Briefly put, suppose we are given a normal crossings variety $X$. The first step is to understand when one can put a log structure on $X$ of the correct sort, (I'll write the log scheme as $X^{\dagger}$) along with a log smooth morphism $X^{\dagger}\rightarrow {\rm Spec} k^{\dagger}$, where the latter is the "standard log point", i.e., a point with associated monoid $k^{\times}\oplus {\bf N}$, where ${\bf N}$ denote the natural numbers.
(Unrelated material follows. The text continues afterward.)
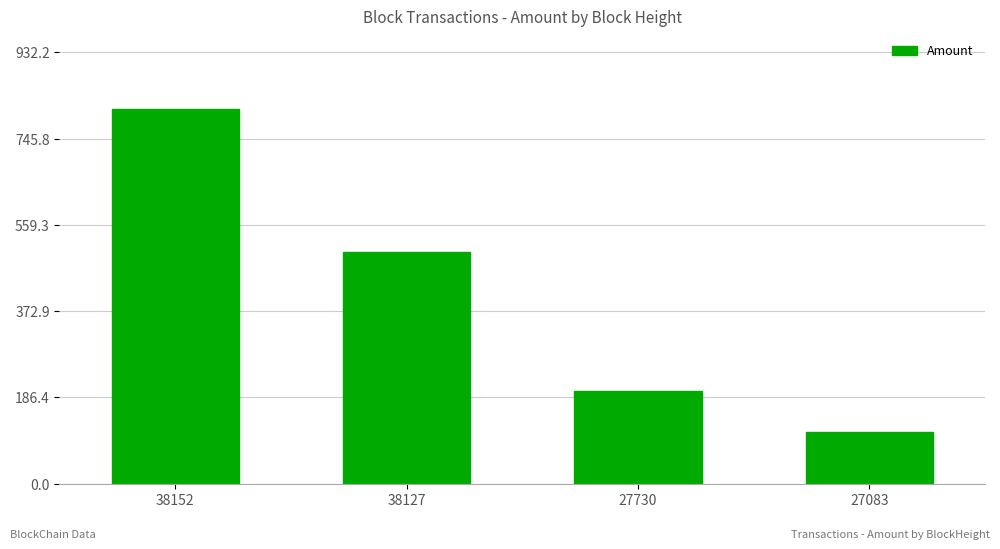

True or false: the data shows 810.6 at 38152.

True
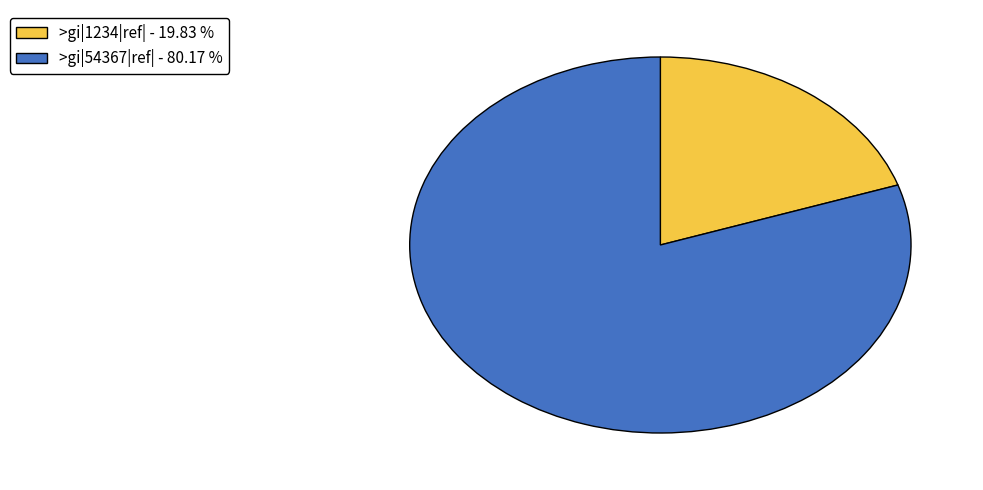

True or false: >gi|1234|ref| accounts for 20% of the total.

True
Kawamata and Namikawa show that this can be done precisely when Friedman's d-semistability condition holds, i.e., when the local $T^1$ sheaf $N_D:={\mathcal Ext}^1(\Omega^1_X,{\mathcal O}_X)$ is the structure sheaf of the singular locus of $X$.

One then applies log deformation theory, which was sketched out by K. Kato in his original paper on logarithmic geometry, "Logarithmic structures of Fontaine-Illusie," and fleshed out by F. Kato in http://arxiv.org/abs/alg-geom/9406004

Kawamata and Namikawa in fact show the log deformation theory of a normal crossings Calabi-Yau is unobstructed, using similar techniques for proving the Bogomolov-Tian-Todorov theorem. So for d-semistable Calabi-Yau varieties, the statement you want is true.

The advantage of using log deformation theory is that if one uses ordinary deformation theory as Friedman did, it is not likely that the deformation space will be unobstructed. Typically a normal crossings variety has many locally trivial deformations which give a large irreducible component of the deformation space, but most of these locally trivial deformations do not smooth because they don't carry log structures. Log deformation theory does not see these bad deformations.